Union membership reached a peak in 1980 when some 62 per cent of employees were members, but has been falling steadily ever since. While reliable figures are not readily available, latest estimates suggest that membership levels are highest in the public sector at about 70 per cent, and lowest in the private sector at approximately 25 per cent.
In his book, The State of the Unions: Challenges Facing Organised Labour in Ireland, Dr Tim Hastings points to a number of factors behind the decline. They include the emergence of non-unionised US multinational companies. Moreover, the emergence of human resource management as a method of managing employees in contrast to an adversarial model is also noted as a key factor.
It has been a similar story in other countries.
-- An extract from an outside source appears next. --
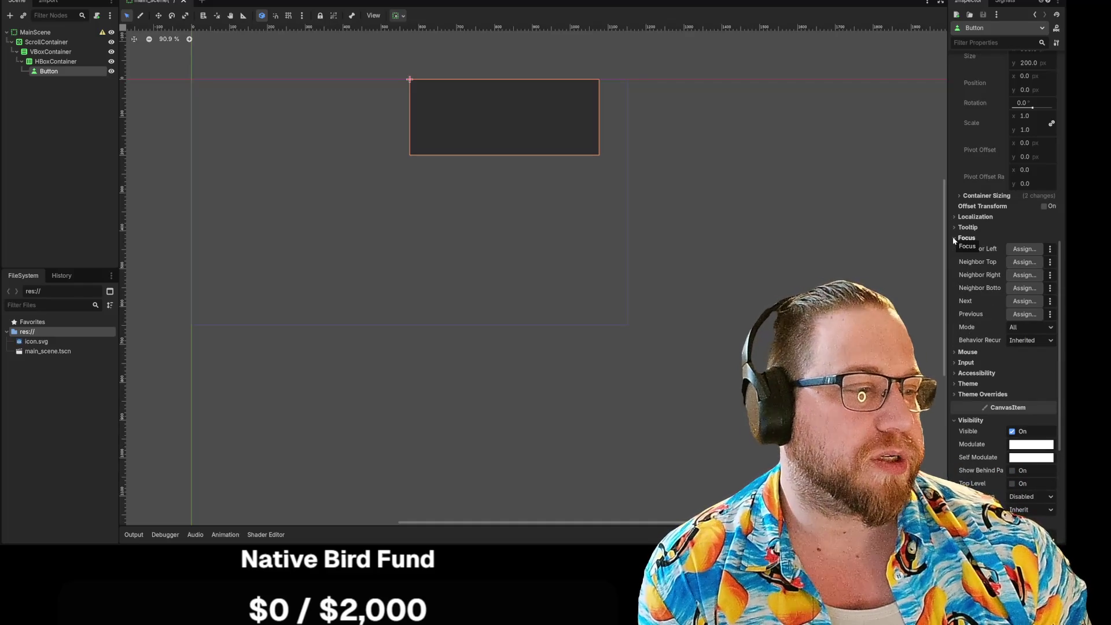
pyautogui.click(953, 238)
pyautogui.click(955, 248)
In the UK, for example, union membership has fallen from 12.5 million to just 6.5 million.
Paul Nowak, head of organising at the Trades Union Congress in Britain, told a conference on the future of unions recently that the image of unions has been “male, pale and stale”. Much of trade unions’ decline has been down to economic restructuring and union de-recognition, backed by a hostile Conservative government. He says, however, that unions have managed to arrest the decline by organising and reaching out to people who have never been members.
In the US, it is a similar story. The proportion of workers in unions has fallen from about 27 per cent in 1940 to 12 per cent in 2007. Of that, just 7 per cent of private workers were in a union, while it was 36 per cent in the public sector.
Kate Bronfenbrenner of Cornell University has said that many employers in the US will only engage with unions as a measure of last resort.
She has also said the failure of unions to organise properly since the 1940s has contributed to their decline
In more recent times unions have been trying to organise. But Bronfenbrenner told a conference they have to recruit 800,000 workers annually just to maintain overall numbers.